Setting and maintaining GCSE and GCE grading standards: the case for contextualised cohort-referencing
General Certificate of Secondary Education (GCSE) and General Certificate of Education (GCE) grading standards are determined by Awarding Bodies using procedures that adhere to the Code of Practice published by the regulator, Ofqual. Grade boundary marks (cut scores) are set using subject experts’ (senior examiners) judgement of the quality of candidates’ work, informed by statistics about the candidature and the mark distribution of the examination.
This model has been called weak criterion-referencing: the requirement of (strong) criterion-referencing for evidence of specific knowledge, skills and understanding is relaxed to allow for variations in examination difficulty, requiring maintenance of only the general quality of examination performance.
This paper considers the major conceptual flaw in this model – the fact that the examiners making the judgements have insufficient information to estimate quantitatively the relative difficulty of two successive years’ examinations – as well as evidence demonstrating that experienced examiners are unable to distinguish between candidates’ work within a small range of marks, as is required to set grade boundaries.
Furthermore, examiners appear biased toward giving candidates the benefit of doubt when deciding grade boundary marks.
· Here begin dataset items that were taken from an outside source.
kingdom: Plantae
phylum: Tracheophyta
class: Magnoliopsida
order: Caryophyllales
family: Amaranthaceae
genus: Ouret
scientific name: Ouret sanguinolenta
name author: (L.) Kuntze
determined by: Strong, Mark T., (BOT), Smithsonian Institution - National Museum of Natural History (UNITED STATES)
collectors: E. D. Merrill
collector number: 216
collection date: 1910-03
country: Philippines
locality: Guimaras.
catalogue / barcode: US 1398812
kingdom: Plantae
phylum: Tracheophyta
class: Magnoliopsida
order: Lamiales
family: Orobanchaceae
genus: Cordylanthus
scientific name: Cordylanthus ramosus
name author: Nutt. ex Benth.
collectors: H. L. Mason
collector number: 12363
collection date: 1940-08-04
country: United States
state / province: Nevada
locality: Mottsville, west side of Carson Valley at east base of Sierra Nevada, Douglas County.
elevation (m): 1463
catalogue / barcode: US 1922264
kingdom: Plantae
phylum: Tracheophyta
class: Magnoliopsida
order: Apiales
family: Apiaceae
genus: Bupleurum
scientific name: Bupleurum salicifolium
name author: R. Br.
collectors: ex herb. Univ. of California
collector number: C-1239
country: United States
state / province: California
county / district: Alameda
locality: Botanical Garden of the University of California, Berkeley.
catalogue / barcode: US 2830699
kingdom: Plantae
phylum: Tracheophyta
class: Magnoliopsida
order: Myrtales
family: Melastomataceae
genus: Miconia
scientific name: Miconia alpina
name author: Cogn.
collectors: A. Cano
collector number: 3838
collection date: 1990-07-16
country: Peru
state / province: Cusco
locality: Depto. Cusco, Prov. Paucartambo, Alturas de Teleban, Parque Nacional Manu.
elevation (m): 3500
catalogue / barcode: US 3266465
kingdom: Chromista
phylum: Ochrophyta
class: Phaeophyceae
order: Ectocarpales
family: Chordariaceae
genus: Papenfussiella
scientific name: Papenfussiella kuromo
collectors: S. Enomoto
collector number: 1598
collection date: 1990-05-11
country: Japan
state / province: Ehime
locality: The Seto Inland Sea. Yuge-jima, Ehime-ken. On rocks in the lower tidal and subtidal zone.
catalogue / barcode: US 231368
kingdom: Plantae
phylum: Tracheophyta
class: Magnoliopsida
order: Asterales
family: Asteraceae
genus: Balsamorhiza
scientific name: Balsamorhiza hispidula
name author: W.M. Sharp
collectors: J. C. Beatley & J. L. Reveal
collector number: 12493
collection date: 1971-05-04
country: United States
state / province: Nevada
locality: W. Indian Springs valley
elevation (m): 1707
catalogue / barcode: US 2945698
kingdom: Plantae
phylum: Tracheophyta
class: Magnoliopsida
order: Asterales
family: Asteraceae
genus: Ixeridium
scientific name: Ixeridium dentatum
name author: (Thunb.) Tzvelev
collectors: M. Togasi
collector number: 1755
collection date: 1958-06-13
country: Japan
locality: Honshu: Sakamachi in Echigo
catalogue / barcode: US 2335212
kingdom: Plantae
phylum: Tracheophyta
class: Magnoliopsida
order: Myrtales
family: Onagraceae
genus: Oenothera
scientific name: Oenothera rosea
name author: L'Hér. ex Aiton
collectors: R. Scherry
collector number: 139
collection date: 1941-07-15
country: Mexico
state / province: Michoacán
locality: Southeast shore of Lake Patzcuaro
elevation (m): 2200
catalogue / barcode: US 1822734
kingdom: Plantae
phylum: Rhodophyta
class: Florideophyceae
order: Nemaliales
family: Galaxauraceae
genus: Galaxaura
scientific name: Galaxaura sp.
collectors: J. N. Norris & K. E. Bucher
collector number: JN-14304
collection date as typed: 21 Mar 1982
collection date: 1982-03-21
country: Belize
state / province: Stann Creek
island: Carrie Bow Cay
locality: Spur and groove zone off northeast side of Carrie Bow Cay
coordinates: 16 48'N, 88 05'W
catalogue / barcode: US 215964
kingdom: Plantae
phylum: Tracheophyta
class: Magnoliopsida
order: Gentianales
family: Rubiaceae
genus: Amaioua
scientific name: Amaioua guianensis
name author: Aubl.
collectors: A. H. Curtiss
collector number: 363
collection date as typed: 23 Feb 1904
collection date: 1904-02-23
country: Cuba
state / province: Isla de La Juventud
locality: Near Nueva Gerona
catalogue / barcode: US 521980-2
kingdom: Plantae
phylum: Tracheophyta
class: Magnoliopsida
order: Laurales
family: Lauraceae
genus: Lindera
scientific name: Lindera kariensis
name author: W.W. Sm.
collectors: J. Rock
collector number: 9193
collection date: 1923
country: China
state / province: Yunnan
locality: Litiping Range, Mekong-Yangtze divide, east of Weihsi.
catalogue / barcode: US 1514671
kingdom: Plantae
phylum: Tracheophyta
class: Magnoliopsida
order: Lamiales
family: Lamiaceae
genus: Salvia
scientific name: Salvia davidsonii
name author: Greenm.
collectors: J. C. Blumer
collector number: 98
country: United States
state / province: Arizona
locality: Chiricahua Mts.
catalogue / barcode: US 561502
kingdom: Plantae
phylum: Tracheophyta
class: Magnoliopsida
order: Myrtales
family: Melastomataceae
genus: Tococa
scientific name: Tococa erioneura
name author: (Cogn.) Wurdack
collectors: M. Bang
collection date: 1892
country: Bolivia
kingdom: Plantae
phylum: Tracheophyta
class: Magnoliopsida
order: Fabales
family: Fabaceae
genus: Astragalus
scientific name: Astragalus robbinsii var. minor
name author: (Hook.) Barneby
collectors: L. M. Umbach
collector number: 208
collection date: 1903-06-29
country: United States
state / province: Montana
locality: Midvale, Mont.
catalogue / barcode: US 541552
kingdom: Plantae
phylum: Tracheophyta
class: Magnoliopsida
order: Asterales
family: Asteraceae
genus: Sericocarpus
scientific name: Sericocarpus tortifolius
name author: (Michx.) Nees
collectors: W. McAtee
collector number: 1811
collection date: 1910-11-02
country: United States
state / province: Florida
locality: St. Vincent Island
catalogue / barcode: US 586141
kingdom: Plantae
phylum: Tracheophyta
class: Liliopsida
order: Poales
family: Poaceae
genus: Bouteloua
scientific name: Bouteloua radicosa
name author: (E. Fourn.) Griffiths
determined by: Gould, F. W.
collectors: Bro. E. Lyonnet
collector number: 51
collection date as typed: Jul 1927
Combined with their imprecision, this is a recipe for ‘grade inflation’ – the lowering of the quality of work required for a particular grade – of which the steadily increasing national GCSE and GCE results, and the consequent need to introduce grade As, could be a symptom.
It is proposed that a form of cohort-referencing that is sensitive to changes in examination entry patterns be introduced. The proposed system would shift the weight of evidence toward statistics, using qualitative judgements as part of a check on the veracity of the statistics, at the same time extinguishing the annual debate as to whether increasing examination outcomes are an indicator of improvement in education or a decline in examination ‘standards’, and safeguard against the need to introduce further higher grades in the future.